Top-1 stayed at 20% (4/20), top-3 +5pt (65→70%) after:
- extract.go wing/topic parser fix (commit 3084c41)
- qwen35-9b-fast entity pad (was 239-byte stub → full entity)
- grafana entry: add "pod restart" synonym to lesson body
- dangling refs stripped from index.md + entities/k3s.md
The only retrieval move: qwen35-9b-fast climbed from rank 0 (off top-5)

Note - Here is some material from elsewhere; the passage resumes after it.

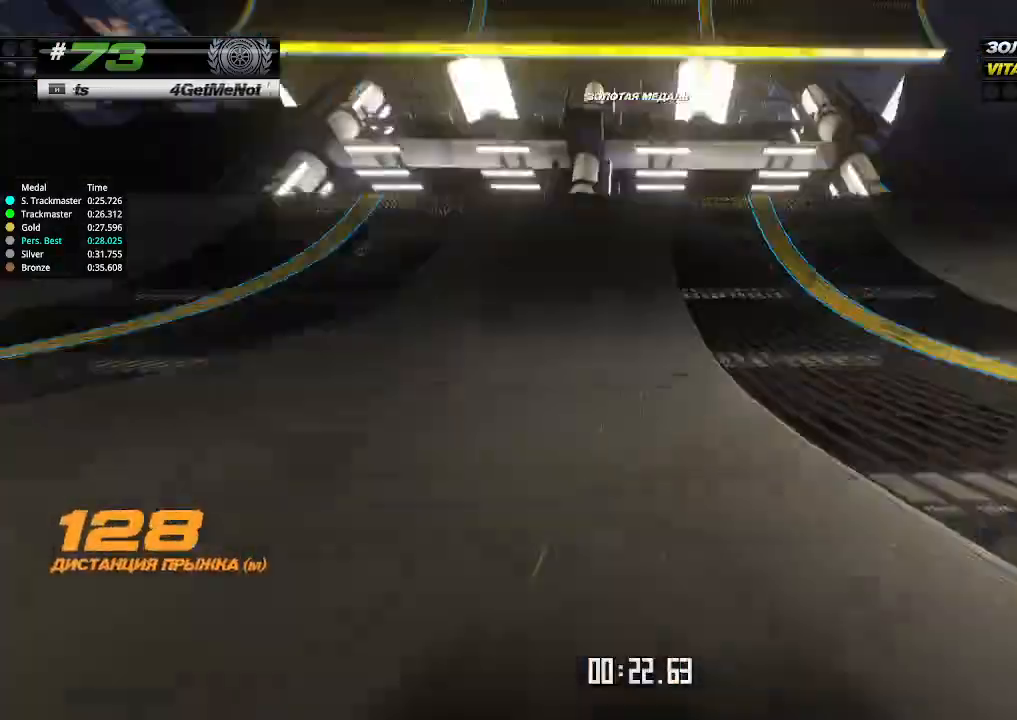
{"keys": ["up"], "events": [[67, "up", "up"], [100, "up", "down"]]}
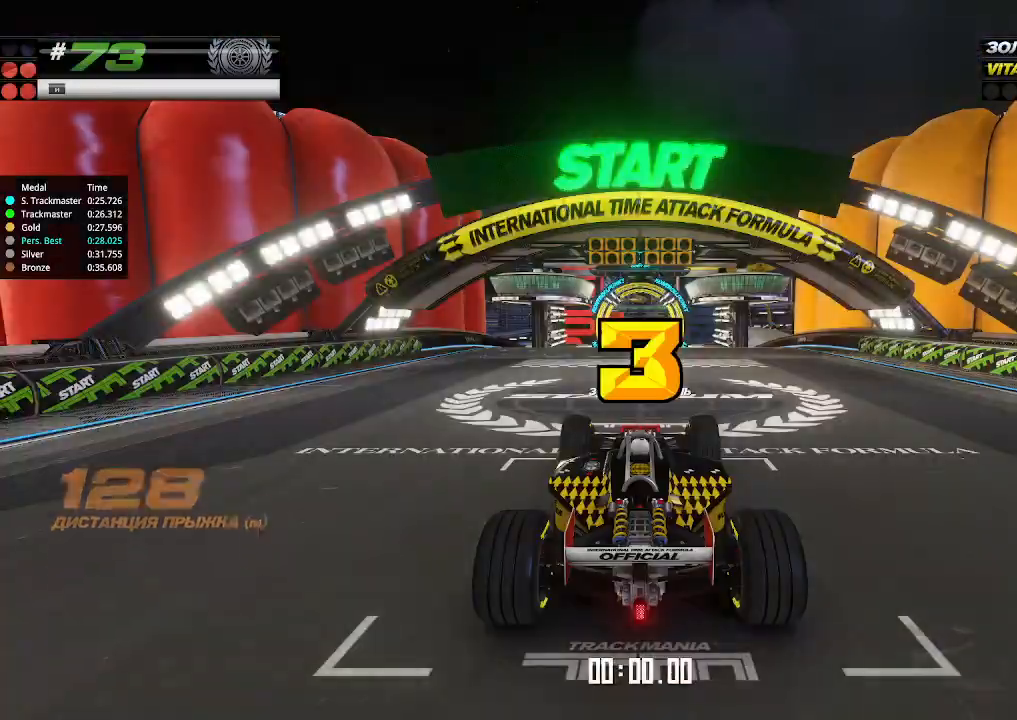
{"keys": ["up"], "events": []}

to rank 2 — the entity pad worked. Other 5 misses are ranker behaviour
on already-keyword-overlapping entries; BM25 doesn't weight the right
slugs to the top.
Per the proposal's gate (≥10pt lift = stop, <10pt = Phase 2 justified),
the DIKW tier redesign earns its cost. Next session: tier column +
file moves + tier-weighted retrieval, then re-measure against this
same eval set.
classifyByPath had a hole: paths like wiki/index.md or wiki/<slug>.md
(direct children of wiki/, no subdirectory) hit the default branch and
wrote Wing=parts[1] — which IS the filename, not a wing. Symptom in
brain_entities: rows like (slug=index, wing=index.md) and
(slug=autobe-..., wing=autobe-evaluation-pattern-....md).

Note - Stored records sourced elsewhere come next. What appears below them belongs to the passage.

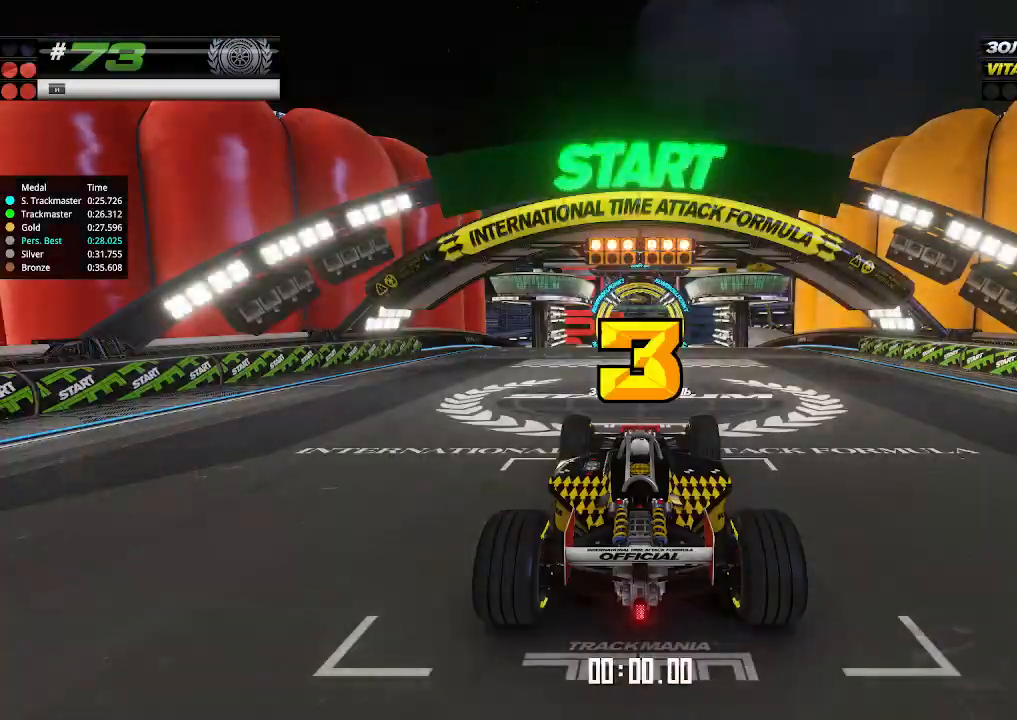
{"keys": ["up"], "events": []}
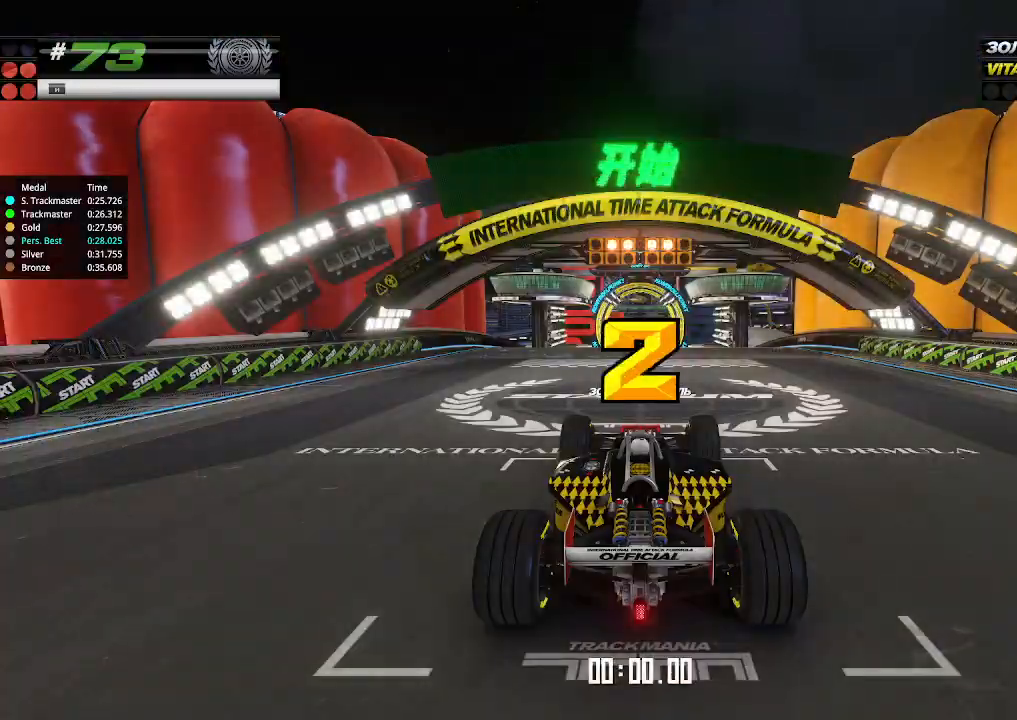
{"keys": ["up"], "events": []}
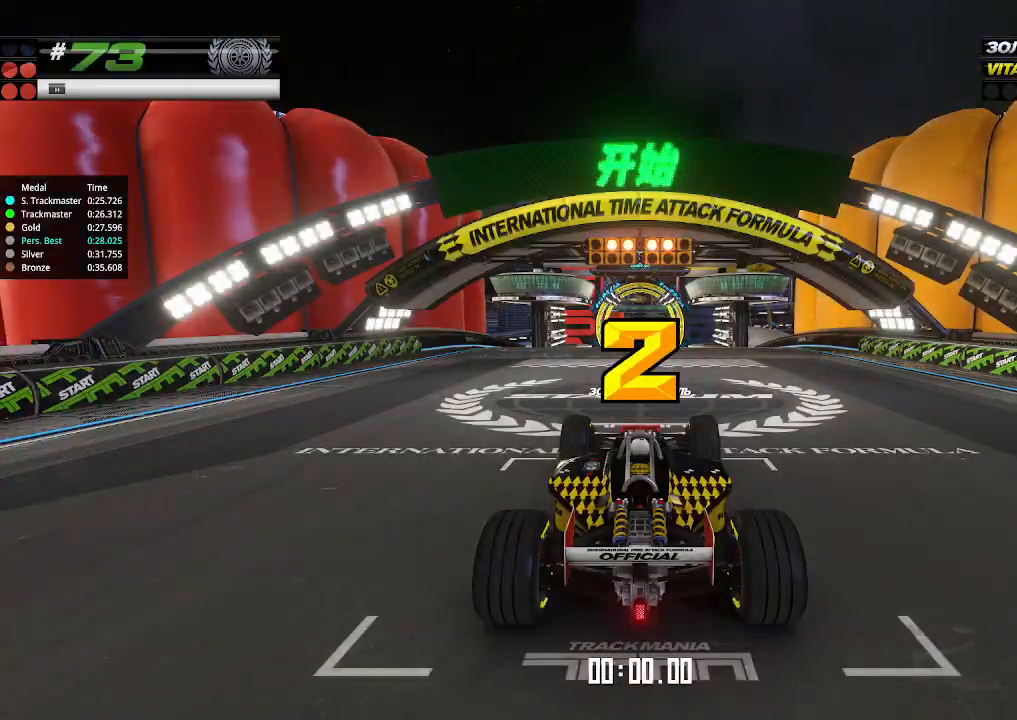
{"keys": ["up"], "events": []}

Fix: when len(parts) < 3 (no subdirectory at all), fall through to
Type=knowledge and let frontmatter set wing/hall if present.
Add brain/eval/ artifacts at the same time:
- qa-2026-05.md — 20 hand-authored Q→expected-slug pairs covering the
homelab knowledge corpus across mcp, dex, gitops, postgres, go,
models, methodology
- score.py — calls brain_query for each pair, scores top-1 + top-3,
emits per-question detail. BRAIN_MCP_TOKEN via env.

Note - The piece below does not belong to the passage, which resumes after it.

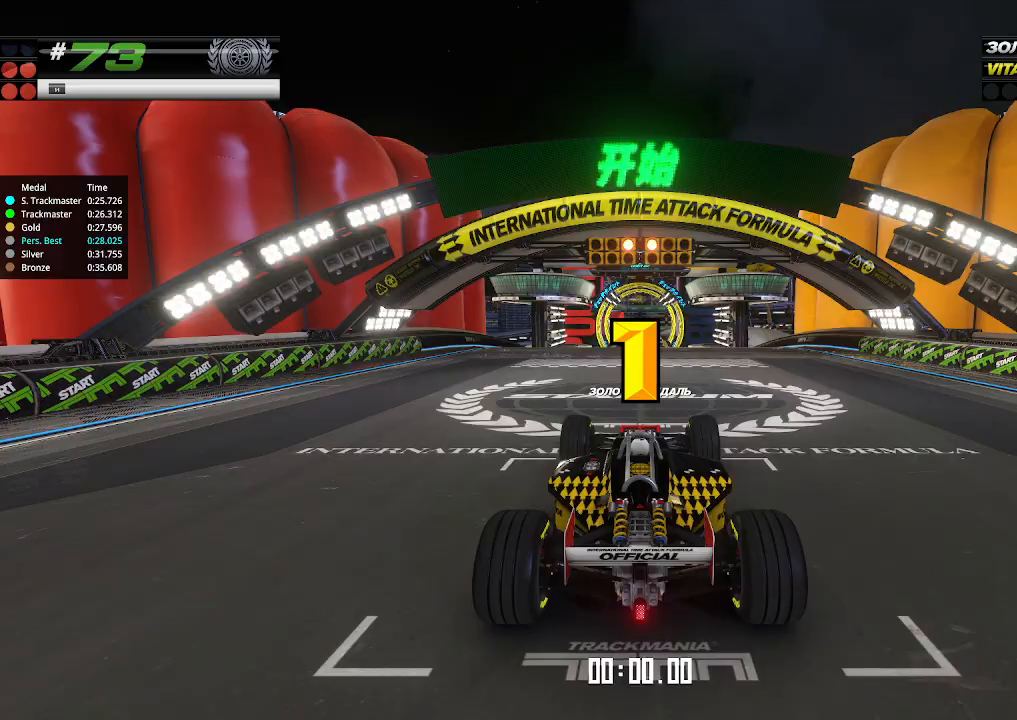
{"keys": ["up"], "events": [[67, "up", "up"], [100, "up", "down"]]}
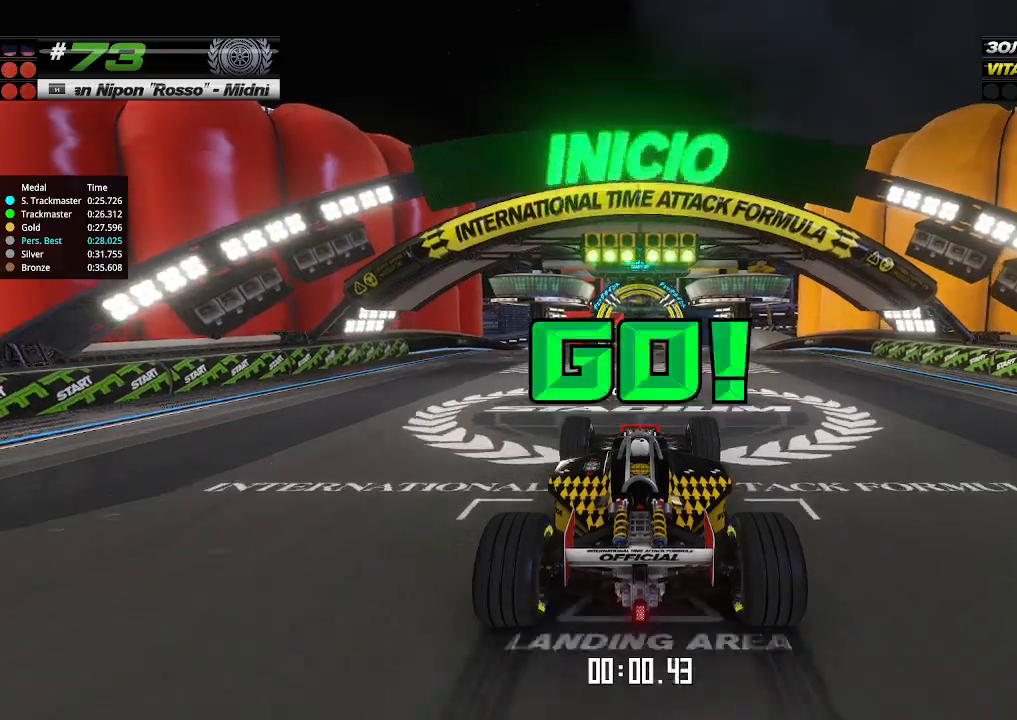
{"keys": ["up"], "events": []}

Pre-fix baseline against the live brain: top-1 = 20% (4/20),
top-3 = 65% (13/20). Six hard misses where the expected slug doesn't
even land in the top-5.
Used to gate the phase 2 DIKW redesign (infra#62 follow-up): if
phase 1 fixes (this parser fix + 20 backlink authoring on top
orphans) lift top-1 by <10 absolute points, structure is the
bottleneck and the tier redesign is justified.